Avec cette ordonnance, l’administration est désormais en mesure de procéder à des expulsions accélérées, tout en laissant aux intéressés un délai de 10 jours pour déposer une plainte. Cette décision a suscité des réactions contrastées.
Trina Realmuto, directrice exécutive de la National Immigration Litigation Alliance, un des groupes ayant contesté cette politique en justice, a vivement critiqué la décision de la Cour suprême. Elle a déclaré : « Les répercussions de cette ordonnance seront terribles. Elle supprime des protections essentielles en matière de procédure régulière qui ont, jusqu’à présent, protégé les membres de notre communauté contre la torture et la mort. »

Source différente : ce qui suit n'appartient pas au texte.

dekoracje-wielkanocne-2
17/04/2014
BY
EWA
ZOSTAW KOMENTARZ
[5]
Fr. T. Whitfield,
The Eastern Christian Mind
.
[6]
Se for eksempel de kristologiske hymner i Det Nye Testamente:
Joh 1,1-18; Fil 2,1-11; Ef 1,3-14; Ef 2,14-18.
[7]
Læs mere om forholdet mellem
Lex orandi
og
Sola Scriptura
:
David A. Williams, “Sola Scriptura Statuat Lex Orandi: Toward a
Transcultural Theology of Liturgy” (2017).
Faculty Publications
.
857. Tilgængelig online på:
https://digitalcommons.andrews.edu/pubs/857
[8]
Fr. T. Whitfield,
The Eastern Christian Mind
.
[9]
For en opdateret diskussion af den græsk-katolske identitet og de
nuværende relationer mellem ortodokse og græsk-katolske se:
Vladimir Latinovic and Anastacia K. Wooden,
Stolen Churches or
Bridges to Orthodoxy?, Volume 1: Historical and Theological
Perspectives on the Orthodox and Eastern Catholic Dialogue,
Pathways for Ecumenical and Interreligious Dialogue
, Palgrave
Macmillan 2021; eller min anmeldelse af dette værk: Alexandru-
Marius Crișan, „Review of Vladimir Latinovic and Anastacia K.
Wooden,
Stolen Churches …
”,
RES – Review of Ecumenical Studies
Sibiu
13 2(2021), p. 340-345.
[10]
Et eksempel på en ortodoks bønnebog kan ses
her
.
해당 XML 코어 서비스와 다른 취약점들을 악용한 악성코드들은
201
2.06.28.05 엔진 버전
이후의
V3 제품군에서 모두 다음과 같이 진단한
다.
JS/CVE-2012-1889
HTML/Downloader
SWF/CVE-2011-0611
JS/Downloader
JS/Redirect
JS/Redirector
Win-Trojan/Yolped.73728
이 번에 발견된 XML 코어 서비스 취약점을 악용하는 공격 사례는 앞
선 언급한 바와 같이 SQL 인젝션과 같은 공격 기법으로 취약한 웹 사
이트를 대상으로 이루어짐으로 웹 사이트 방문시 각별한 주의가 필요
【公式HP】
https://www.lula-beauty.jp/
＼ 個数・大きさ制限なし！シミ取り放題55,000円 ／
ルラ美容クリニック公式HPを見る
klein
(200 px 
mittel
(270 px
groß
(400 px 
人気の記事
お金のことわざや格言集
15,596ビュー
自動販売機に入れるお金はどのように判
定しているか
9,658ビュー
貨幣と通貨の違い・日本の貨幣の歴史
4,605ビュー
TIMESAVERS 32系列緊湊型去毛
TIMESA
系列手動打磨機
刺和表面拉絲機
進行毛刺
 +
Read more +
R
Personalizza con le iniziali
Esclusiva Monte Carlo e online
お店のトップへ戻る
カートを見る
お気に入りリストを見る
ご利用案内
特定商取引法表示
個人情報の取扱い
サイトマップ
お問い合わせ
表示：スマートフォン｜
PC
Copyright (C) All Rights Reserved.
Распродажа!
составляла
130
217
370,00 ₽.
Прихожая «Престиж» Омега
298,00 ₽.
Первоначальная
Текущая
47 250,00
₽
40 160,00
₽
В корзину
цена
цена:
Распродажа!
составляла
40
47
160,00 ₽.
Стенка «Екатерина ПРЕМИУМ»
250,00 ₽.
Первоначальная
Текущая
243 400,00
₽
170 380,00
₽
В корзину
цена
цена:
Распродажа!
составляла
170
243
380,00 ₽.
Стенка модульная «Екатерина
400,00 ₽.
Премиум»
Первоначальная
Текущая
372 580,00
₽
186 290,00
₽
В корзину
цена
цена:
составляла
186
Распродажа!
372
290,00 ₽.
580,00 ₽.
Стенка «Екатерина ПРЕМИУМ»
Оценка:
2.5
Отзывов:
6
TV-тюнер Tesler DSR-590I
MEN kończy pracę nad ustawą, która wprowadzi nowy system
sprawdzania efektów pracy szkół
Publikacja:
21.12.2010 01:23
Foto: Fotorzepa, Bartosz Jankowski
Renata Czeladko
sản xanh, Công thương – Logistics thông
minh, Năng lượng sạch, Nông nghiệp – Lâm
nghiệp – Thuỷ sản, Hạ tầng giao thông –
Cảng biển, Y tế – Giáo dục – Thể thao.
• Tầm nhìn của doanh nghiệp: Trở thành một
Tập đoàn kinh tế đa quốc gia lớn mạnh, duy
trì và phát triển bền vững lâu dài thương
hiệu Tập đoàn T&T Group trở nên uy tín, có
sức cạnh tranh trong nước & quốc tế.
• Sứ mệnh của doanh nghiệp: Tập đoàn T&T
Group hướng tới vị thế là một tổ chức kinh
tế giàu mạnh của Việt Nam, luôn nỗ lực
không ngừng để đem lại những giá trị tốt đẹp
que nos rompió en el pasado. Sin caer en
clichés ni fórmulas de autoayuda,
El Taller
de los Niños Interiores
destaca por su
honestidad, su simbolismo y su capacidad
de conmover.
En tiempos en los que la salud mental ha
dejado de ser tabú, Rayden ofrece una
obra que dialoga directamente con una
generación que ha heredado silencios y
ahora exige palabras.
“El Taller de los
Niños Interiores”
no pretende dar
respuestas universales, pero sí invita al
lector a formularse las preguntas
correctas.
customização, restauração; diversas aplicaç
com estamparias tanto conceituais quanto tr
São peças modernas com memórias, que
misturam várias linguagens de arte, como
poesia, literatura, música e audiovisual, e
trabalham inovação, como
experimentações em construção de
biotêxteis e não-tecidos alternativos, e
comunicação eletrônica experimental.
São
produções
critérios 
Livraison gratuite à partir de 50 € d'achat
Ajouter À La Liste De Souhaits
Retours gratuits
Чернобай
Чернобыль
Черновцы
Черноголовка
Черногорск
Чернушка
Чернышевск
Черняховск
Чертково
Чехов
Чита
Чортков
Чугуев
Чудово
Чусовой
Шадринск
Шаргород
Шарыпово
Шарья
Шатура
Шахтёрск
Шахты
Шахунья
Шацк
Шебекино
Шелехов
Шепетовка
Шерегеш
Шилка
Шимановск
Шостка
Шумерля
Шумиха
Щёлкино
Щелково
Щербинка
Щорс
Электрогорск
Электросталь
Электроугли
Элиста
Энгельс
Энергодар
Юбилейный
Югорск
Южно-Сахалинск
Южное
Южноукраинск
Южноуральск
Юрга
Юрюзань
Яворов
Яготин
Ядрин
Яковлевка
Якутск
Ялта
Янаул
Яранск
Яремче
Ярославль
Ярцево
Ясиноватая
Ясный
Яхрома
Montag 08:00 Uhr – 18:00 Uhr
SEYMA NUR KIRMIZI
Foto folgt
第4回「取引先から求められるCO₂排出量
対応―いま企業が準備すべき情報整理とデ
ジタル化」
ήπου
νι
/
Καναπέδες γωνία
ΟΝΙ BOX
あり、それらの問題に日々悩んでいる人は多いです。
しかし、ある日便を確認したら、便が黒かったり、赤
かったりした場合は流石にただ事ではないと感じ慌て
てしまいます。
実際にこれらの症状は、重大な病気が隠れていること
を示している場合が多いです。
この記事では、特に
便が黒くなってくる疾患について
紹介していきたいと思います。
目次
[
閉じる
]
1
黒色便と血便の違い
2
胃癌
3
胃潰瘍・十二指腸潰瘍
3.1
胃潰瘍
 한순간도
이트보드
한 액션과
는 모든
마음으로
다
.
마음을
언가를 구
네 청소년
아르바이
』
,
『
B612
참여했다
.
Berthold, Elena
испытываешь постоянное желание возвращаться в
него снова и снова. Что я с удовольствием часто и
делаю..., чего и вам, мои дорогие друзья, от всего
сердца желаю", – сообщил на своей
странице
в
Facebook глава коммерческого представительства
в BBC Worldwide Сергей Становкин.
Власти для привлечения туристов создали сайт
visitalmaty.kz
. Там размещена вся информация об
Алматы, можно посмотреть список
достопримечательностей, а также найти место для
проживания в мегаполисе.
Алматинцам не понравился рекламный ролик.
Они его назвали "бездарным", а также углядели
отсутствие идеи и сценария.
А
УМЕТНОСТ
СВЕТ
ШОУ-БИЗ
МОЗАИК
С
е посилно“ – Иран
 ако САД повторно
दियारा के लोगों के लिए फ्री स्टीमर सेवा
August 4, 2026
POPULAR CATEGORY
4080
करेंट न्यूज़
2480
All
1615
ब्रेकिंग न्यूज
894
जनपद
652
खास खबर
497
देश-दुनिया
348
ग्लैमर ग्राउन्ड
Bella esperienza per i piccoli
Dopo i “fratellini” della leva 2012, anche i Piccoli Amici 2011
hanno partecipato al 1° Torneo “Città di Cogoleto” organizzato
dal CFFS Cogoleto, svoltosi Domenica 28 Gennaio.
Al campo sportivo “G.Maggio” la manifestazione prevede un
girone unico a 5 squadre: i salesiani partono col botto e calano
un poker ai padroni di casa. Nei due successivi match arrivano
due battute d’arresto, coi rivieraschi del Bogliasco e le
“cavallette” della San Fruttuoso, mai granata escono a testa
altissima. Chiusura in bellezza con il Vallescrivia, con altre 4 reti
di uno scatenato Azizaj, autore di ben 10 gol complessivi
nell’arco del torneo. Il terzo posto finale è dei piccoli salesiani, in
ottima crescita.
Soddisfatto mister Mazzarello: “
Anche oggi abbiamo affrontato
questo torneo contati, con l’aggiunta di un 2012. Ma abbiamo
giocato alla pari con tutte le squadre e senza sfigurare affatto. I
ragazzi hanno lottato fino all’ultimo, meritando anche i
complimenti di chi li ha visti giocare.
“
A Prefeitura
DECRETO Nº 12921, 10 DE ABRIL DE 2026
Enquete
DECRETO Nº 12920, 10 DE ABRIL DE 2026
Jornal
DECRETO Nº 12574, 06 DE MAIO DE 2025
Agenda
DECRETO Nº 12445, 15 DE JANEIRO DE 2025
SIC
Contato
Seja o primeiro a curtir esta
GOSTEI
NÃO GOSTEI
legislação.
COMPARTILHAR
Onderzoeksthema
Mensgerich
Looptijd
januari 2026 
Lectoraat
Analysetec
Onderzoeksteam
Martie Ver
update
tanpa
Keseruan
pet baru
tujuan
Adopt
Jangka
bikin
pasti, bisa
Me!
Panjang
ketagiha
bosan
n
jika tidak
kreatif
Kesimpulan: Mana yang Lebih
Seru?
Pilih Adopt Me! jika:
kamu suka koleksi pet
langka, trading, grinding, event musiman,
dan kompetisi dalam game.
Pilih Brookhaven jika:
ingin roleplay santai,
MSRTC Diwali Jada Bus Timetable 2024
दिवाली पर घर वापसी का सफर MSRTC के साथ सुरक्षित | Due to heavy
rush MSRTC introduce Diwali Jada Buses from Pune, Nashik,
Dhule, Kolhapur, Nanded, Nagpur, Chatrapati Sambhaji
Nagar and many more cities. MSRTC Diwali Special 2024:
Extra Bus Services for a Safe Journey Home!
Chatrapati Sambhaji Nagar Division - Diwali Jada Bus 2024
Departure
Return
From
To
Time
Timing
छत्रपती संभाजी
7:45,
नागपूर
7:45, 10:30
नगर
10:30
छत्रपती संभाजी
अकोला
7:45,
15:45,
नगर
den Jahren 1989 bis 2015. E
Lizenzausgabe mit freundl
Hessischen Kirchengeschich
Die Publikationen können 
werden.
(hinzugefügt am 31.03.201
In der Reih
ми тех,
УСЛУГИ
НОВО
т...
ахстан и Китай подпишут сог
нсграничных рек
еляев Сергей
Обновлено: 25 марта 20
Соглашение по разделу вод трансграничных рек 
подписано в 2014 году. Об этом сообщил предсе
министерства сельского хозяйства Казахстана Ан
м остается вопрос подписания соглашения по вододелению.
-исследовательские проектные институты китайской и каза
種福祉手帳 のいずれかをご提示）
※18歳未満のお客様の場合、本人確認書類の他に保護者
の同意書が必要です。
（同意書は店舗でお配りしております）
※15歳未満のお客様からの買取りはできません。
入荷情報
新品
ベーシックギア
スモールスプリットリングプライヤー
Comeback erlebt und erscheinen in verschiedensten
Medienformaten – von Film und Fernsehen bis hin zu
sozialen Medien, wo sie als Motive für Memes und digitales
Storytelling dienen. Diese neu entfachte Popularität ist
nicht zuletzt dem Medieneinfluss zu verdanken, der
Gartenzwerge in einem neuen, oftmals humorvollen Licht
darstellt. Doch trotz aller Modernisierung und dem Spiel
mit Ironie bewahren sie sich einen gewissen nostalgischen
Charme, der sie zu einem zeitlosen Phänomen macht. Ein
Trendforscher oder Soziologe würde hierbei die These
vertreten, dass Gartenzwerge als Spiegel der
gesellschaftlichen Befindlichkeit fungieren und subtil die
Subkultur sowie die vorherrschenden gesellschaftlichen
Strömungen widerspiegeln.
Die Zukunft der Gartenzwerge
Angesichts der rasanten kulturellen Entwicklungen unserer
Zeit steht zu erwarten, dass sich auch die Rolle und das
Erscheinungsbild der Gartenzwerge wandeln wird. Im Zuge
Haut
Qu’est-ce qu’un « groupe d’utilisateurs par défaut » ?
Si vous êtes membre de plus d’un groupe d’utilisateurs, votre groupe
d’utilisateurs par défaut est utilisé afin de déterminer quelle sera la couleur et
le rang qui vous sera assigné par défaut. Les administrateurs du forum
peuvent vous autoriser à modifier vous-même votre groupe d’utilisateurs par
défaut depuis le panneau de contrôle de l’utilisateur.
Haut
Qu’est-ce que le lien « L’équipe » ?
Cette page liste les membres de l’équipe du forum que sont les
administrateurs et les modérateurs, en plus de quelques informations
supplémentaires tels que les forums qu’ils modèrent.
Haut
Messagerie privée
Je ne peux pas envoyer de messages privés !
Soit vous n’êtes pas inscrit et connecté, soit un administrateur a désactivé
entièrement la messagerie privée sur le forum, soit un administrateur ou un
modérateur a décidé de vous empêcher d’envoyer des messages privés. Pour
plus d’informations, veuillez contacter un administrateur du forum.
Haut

Du côté du gouvernement, la porte-parole du ministère de la Sécurité intérieure, Tricia McLaughlin, a salué cette décision en déclarant : « Le DHS peut maintenant exercer son autorité légale et expulser les étrangers en situation irrégulière vers un pays prêt à les accueillir. »
Cependant, la juge Sonia Sotomayor a exprimé son désaccord avec vigueur. Elle a accusé la majorité de la Cour de « récompenser l’anarchie » en permettant à l’administration Trump de contourner les droits constitutionnels des migrants. Elle a également souligné que « des milliers de personnes souffriront de violences dans des endroits éloignés », ce qu’elle estime moins important pour la majorité conservatrice que la « faible possibilité » que le juge ait outrepassé son autorité.
Cette décision intervient dans un contexte marqué par des débats intenses sur la politique migratoire aux États-Unis, avec des implications significatives pour les droits des migrants et l’application du droit international.